We are going to use SharePoint for our intranet. The perception at my office is that SharePoint is too complicated for average users to learn. There are many different ways to do any given task, and we are looking to simplify the interface to boost user adoption.

For example: a document library, a web part showing the contents of a document library, and a wiki page library. They are all similar yet different, and our users get confused about where they are and why different options are available from each place.

What can be done to make SharePoint simpler for end users?

Is there a (3rd party?) solution that will "put users in a box" ie limit what or how they can do things? Is this possible and/or even advisable?

I haven't found a solution so far in my research; most people who said SharePoint was overwhelming advocated training and/or incremental release of functionality. I would appreciate any suggestions.

UPDATE: Here's a better analogy of what I'm looking for: Imagine an airplane cockpit with hundreds of buttons. Then imagine a giant piece of cardboard that covers up everything, with a few holes cut out for the most important buttons. Is there an equivalent to this in SharePoint? Something that hides almost everything?

  • 1
    +1 for the metaphor Feb 1, 2013 at 17:42

2 Answers 2


Last year, Microsoft launched a dedicated site for SharePoint user adoption which can be a good place for you to start with.

With addition to the above, I believe your prime concern should be planning a collaboration roadmap on SharePoint.

This will essentially include high level areas like
Current use of Office 2010 products within your organization and how sharepoint service applications(word , access , excel, infopath ,etc.) can be leveraged accordingly.

Define the information architecture.

Identify the need for Document Management and Content Management and come up with optimized strategies.

Some other quick points can be

  • To streamline user experience , you can certainly prevent yourself from feature bloating as SharePoint comes with multiple of them. Just activate only those features that are needed.

  • Keep all the landing pages for top site collection least flooded with webparts. Initially avoid putting up list or library views in the pages. As an alternate you can use some user friendly icons linking to the corresponding list/libraries.

  • Use minimalistic site templates , avoid having multiple pages library.

  • Make the power users use the "Export to Excel" option on Lists. That will familiarize them with the similarities of table-like list and an excel sheet. They can rather visually map a few things in their minds corresponding to the list like calculated columns, type validations,etc.
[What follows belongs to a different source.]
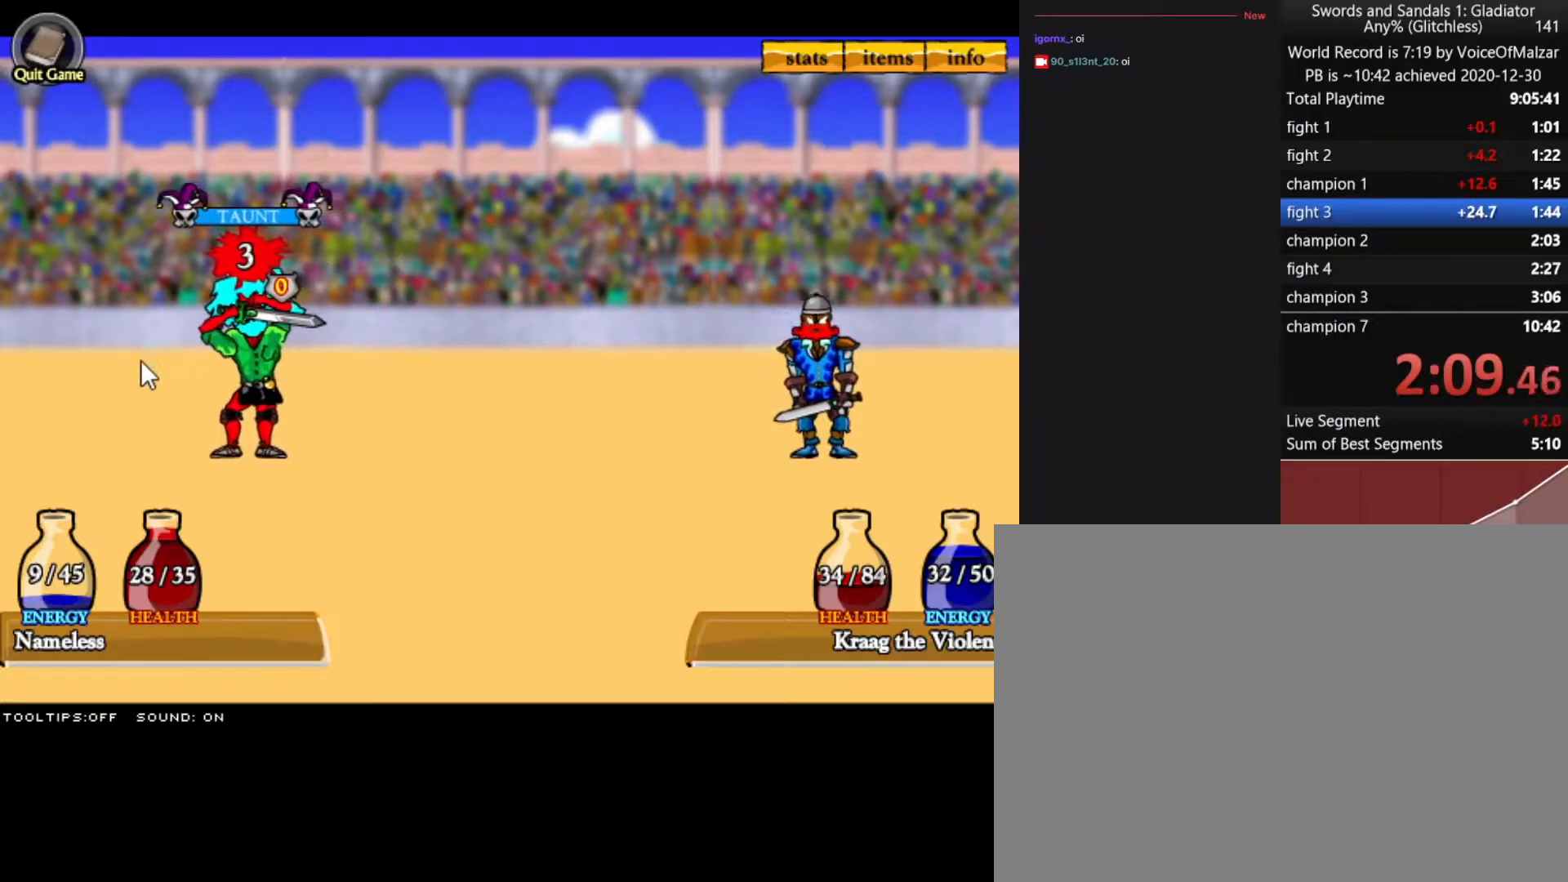
{"keys": [], "mouse": ["left"], "events": [[500, "mouse_left", "down"]]}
  • Always have a sticky dedicated training site link appearing on the top navigation. This can prove a major benefit if it contains screenshot/video based basic sharepoint usage like adding items , using the ribbon options , deleting items , traveling between pages , downloading a local copy of the documents , using lists etc.

  • Initially encourage users to use explorer view for document libraries but they need to be using the ribbon after sometime and the adoption strategy must revolve around the same.

  • Keep wiki and blog sites running on different site collections than your primary team sites for document management.

  • Excellent link! I had never seen that before. Jul 5, 2012 at 15:48

SharePoint is complex but the average user never even has to know what a web part is, so focus on the biggest bang for your buck. If 95% of the user base is just looking for a place to create lists or store documents, you can explain that in under 10 minutes. There are countless videos on the web that show this and there are even third party solutions that are available that can offer as little or as much detail as you like.

The remaining 5% are will require additional training in the more advanced concepts in SharePoint, like WikiPages, web parts, page layouts, etc.. Since this is a much smaller group of people, the company can likely afford to send them to the more specialized training. If your company is large enough, they can even have the trainers come in and teach at your facilities.

However, to your point, to simplify SharePoint a bit, try this :

  • Disable Unused Features - by default, SharePoint may have enabled more features than you are using. For example, if you are only using SharePoint for Collaboration then make sure the Publishing features are disabled. This will eliminate some of the options that appear in various dialogs
  • Limit the types of sites that can be created in "Page Layouts and Site Templates" - this will also help keep your users focused.
  • Check your List Templates to make sure that there are no templates in there that are not needed.

All of the above can be set through Site Settings at the Site Collection level.